Q-learning is one the most powerful tabular algorithms that can tackle acute, optimization problems using Bellman equations. However, this algorithm has some disadvantages such as lack of safety when choosing an action. In fact, when this method takes an actions from the action space, it does not make sure what the consequense of the chosen actions is and tries to take actions blindly. In this project, we aim to solve this problem using symbolic logic programming. Indeed, in each state, we try to remove those actions which have a negative conqesuence using Prolog Programming and PySwip interface. By doing so, we bring the safety of the agent to the next level. Implementing the simulation in Python, we show that the symbolic Q-learning method can receive bigger rewards as compared to conventional Q-learing method.
state(X).
means, X is a state.
maxWidth(4).
maxHeight(4).
:-retractall(state(_)).
:-maxWidth(N),maxHeight(M),
forall(between(0,N,X),(
forall(between(0,M,Y),asserta(state((X,Y)))))).
action(X).
means, X is an action.
act(right).
act(left).
act(up).
act(down).
action(X):-act(X).
adjacent(X,D,Y).
means, if we be in state X and move in direction D, then we will be in the state Y.

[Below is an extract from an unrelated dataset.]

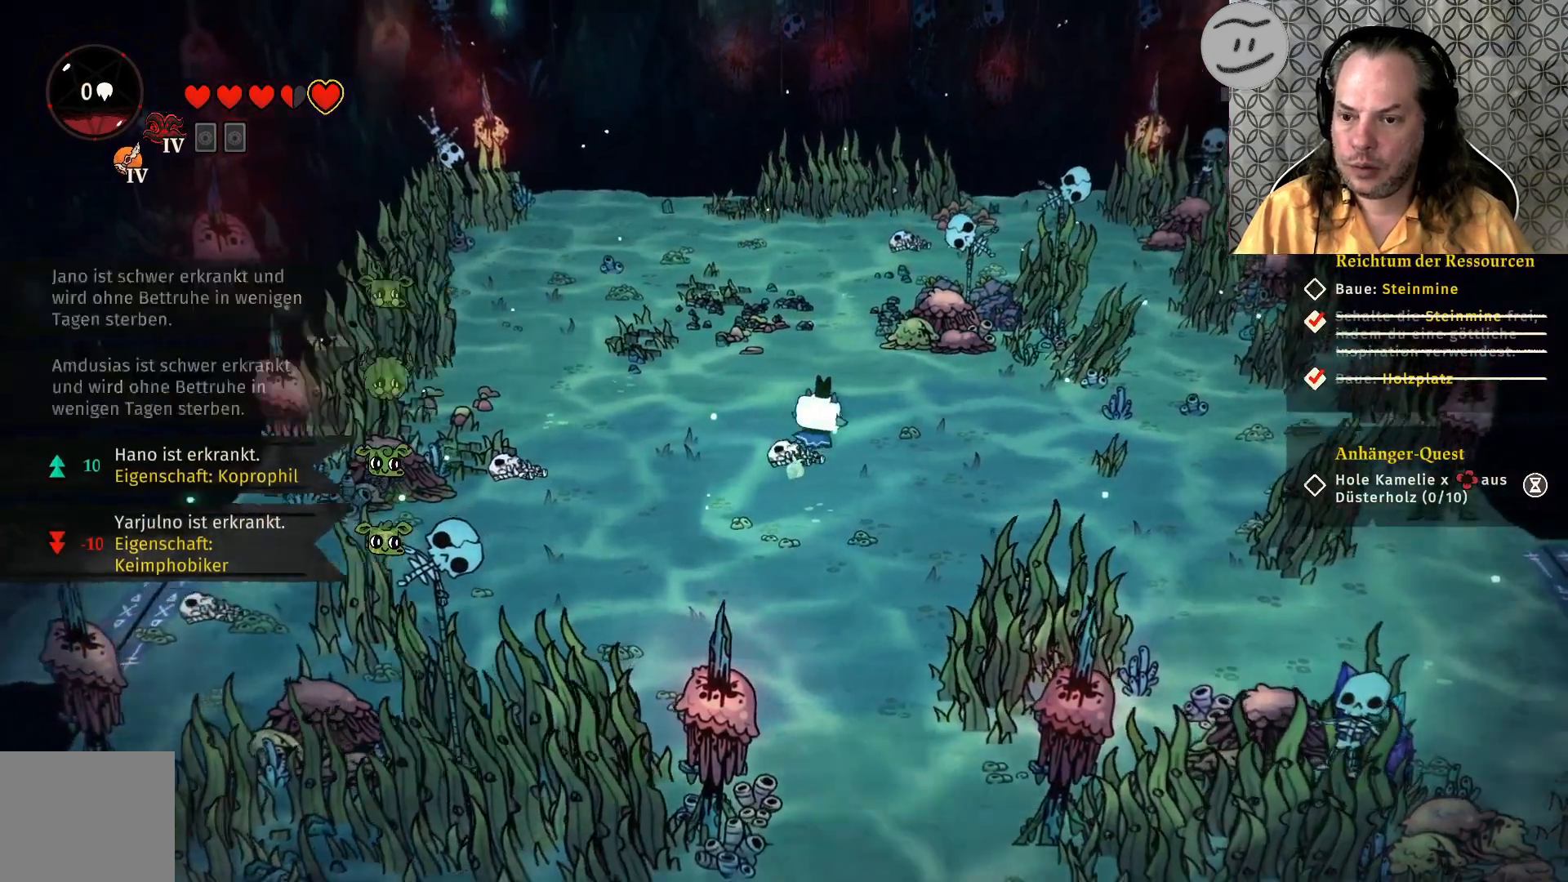
{"dt_ms": 500, "buttons": ["SQUARE"], "left_stick": "up-right", "right_stick": "center", "events": [[433, "SQUARE", "down"]]}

adjacent((A,B),right,(C,D)):-state((A,B)),state((C,D)),D is B+1,C is A.
adjacent((A,B),left ,(C,D)):-state((A,B)),state((C,D)),D is B-1,C is A.
adjacent((A,B),up ,(C,D)):-state((A,B)),state((C,D)),C is A-1,D is B.
adjacent((A,B),down ,(C,D)):-state((A,B)),state((C,D)),C is A+1,D is B.
wall(X).
means, state X is an obstacle (wall).
wall((1,1)).
wall((2,2)).
wall((3,3)).
wall((4,0)).
wall((0,4)).
not_wall(X):-not(wall(X)).
Dangerous actions, the actions by taking which, the agent will strike the wall, will be removed in each state.
remove_repeats(List, Result) :-
setof(X, member(X, List), Result).
safe_actions(State,Actions):-state(State),findall(Action,(adjacent(State,Action,NextState),not_wall(NextState)),L),remove_repeats(L,Actions).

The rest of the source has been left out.